Text

+===+

Figure 3 illustrates the examples of regular augmentations of the wind turbine inspection images containing damage examples. Figure 3e is the perspective transform of Figure 3a, where both images illustrate the same VG panels; Figure 3f is left-to-right flipping of the image patch of Figure 3b containing a lightning receptor. Figure 3g is the contrast normalized version of Figure 3c. Figure 3h is the augmented image of the lightning receptor in Figure 3d simulating de-focusing of the camera using approximate Gaussian blur.

2.2.2. Pyramid and Patching Augmentation

Drones deployed to acquire the dataset typically were equipped with very high-resolution cameras. High-resolution cameras allowed the drones to capture essential details, being at a further and safer distance from the turbines. These high-resolution images allowed the flexibility of training from rare types of damages and a wide variety of backgrounds at a different resolution using the same image.
The deep learning object detection frameworks such as the faster R-CNN framework have predefined input image dimensions that typically allow for a maximum input image dimension (either height or width) of 1000 pixels [20,25]. This is maintained through re-sizing higher resolution images while keeping the ratio between width and height in situ. For high-resolution images, this limitation creates new challenges due to damages being minimal in pixel sizes compared to full image size.
In Figure 4, on the right is the pyramid scheme, and on the left is the patching scheme. The bottom level of the pyramid scheme is defined as the image size where either the height or width is 1000 pixels. In the pyramid, from top to bottom, images are scaled from 1.00 × to 0.33 × , simulating from the highest to the lowest resolutions. Sliding windows with 10 % overlap were scanned over the images at each resolution to extract patches containing at least one object. Resolution conversions were performed through the linear interpolation method [26]. For example, in Figure 4, top right, the acquired full resolution image is 4000 × 3000 pixels, where the lightning receptor only occupies around 100 × 100 pixels. When fed to CNN during training in full resolution, it would be resized to the pre-defined network input size, where the lightning receptor would be occupying a tiny portion of 33 × 33 pixels. Hence, it is rather complicated to acquire enough recognizable visual traits of the lightning receptor.
Using the multi-scale pyramid and patching scheme on the acquired high-resolution training images, scale-varied views of the same object were generated and fed to the neural network. In this scheme, the main full-resolution image was scaled to multiple resolution images ( 1.00 × , 0.67 × , 0.33 × ), and on each of these images, patches containing objects were selected with the help of a sliding window with 10 % overlap. The selected patches were always 1000 × 1000 pixels.
The flowchart of this multi-scale pyramid and patching scheme is shown in Figure 4. This scheme helps to represent object capture at different camera distances, allowing the detection model to be efficiently trained on both low- and high-resolution images.

2.3. Damage Detection Framework

With recent advances in deep learning for object detection, new architectures are frequently proposed, establishing groundbreaking performances. Currently, different stable meta architectures are publicly-available and have already been successfully deployed for many challenging applications. Among deep learning object detection frameworks, one of the best-performing methods is the faster R-CNN [20,27]. We also experimented with other object detection frameworks such as R-CNN [25], fast R-CNN [28], SSD [29], and R-FCN [30]. It was found that indeed, the faster R-CNN outperformed others in terms of accuracy when real-time processing was not needed, and deep CNN architectures like ResNet [31] were used for feature extraction. In our work, the surface damage detection and classification using drone inspection images were performed using faster R-CNN [20].

+===+

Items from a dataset
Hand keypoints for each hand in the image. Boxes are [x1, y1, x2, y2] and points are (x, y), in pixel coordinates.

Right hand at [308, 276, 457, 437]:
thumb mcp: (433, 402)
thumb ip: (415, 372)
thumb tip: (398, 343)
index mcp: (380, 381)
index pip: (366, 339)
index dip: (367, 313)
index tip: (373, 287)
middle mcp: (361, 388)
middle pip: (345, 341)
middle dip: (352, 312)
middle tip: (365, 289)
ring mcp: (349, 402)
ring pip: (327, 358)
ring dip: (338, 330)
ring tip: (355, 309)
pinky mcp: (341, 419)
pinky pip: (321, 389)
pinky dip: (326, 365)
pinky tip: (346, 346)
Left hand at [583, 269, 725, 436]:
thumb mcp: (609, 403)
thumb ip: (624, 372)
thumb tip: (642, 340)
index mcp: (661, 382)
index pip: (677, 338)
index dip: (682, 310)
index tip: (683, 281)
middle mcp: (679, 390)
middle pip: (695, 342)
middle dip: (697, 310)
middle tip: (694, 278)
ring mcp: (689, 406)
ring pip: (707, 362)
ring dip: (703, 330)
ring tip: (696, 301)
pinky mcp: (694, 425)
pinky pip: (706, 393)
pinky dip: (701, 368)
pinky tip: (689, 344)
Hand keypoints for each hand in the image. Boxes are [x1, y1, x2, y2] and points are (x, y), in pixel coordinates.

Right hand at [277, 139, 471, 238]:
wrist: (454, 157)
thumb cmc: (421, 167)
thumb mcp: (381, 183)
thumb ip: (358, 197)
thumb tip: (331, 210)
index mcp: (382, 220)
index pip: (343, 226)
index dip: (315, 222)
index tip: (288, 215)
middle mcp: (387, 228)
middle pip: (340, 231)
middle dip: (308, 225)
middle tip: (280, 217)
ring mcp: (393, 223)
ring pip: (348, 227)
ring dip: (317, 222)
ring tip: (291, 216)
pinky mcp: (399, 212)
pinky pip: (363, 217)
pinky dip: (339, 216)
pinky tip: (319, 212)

+===+

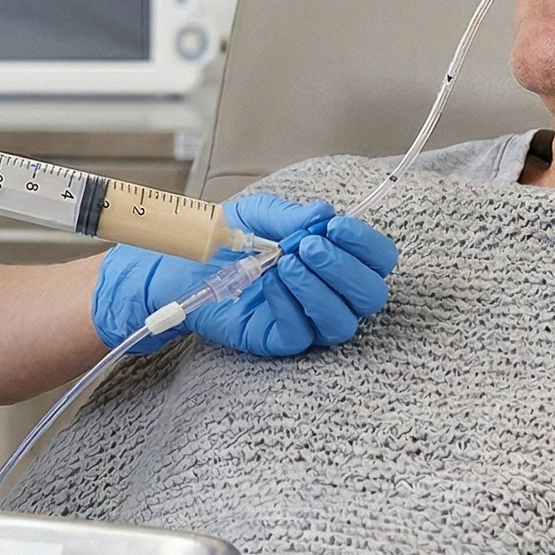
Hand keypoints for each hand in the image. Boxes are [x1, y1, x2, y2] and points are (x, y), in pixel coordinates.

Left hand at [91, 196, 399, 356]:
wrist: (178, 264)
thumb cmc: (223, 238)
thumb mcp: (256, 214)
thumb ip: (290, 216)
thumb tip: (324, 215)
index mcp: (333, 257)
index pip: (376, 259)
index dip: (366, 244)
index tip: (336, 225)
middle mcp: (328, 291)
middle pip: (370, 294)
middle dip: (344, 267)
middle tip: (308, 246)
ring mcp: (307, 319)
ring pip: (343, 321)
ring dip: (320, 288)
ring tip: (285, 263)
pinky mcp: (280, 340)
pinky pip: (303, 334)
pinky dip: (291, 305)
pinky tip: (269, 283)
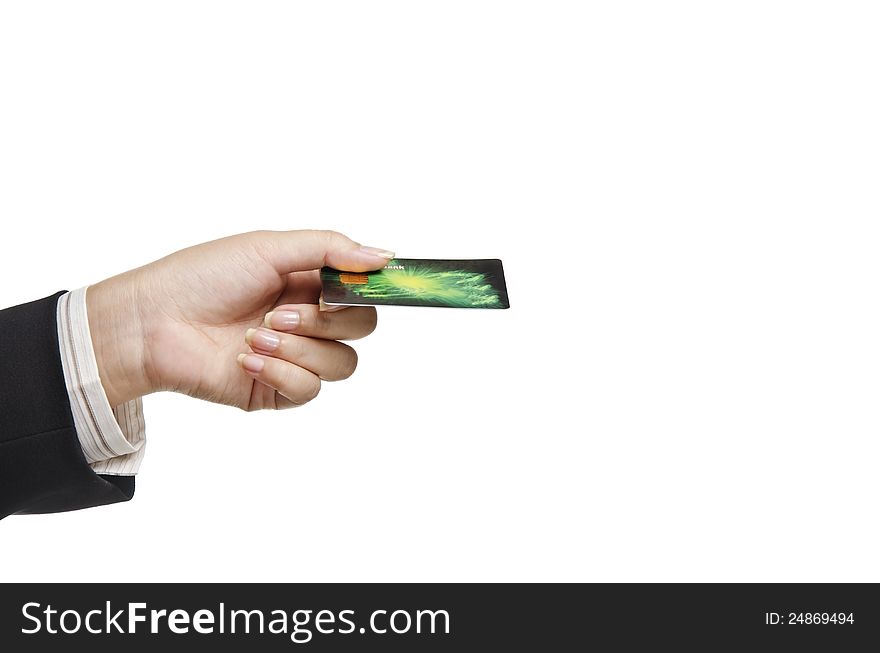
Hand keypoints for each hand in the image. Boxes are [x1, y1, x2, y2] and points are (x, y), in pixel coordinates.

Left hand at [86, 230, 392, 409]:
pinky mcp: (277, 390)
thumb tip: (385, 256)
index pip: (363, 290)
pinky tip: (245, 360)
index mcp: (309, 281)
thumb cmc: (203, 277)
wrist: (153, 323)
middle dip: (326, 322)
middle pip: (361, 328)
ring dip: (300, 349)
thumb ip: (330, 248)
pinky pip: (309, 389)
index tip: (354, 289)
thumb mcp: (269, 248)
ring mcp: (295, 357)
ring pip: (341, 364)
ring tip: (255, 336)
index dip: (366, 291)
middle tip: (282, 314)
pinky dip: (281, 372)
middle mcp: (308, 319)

+===+

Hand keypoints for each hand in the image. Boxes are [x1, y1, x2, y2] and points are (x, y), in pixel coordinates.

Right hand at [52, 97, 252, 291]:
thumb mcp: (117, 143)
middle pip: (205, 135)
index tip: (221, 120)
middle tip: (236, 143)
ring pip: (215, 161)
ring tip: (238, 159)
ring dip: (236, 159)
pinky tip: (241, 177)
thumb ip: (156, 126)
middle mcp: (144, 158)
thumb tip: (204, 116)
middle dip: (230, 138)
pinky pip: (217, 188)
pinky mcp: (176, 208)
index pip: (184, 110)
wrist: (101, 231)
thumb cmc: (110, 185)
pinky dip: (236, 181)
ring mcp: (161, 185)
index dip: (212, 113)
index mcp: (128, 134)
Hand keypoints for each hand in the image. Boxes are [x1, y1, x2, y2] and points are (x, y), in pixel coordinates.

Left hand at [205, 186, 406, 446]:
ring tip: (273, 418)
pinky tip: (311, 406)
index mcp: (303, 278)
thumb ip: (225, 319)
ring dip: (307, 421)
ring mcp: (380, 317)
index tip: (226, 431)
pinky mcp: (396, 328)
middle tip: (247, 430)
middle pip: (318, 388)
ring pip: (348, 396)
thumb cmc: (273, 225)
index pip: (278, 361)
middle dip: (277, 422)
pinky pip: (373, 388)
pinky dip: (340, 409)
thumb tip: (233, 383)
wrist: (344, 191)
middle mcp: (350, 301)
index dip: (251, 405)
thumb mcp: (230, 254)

+===+

Answer these questions from the text on wind turbine damage detection:
(a) What is Figure 3g?
(b) To which scales was the full-resolution image resized in the pyramid scheme?
(c) Which object detection framework was used for the surface damage detection and classification?
Answer using only the text, not the records.

(a) The contrast-normalized version of Figure 3c.
(b) 1.00 ×, 0.67 × and 0.33 ×.
(c) Faster R-CNN.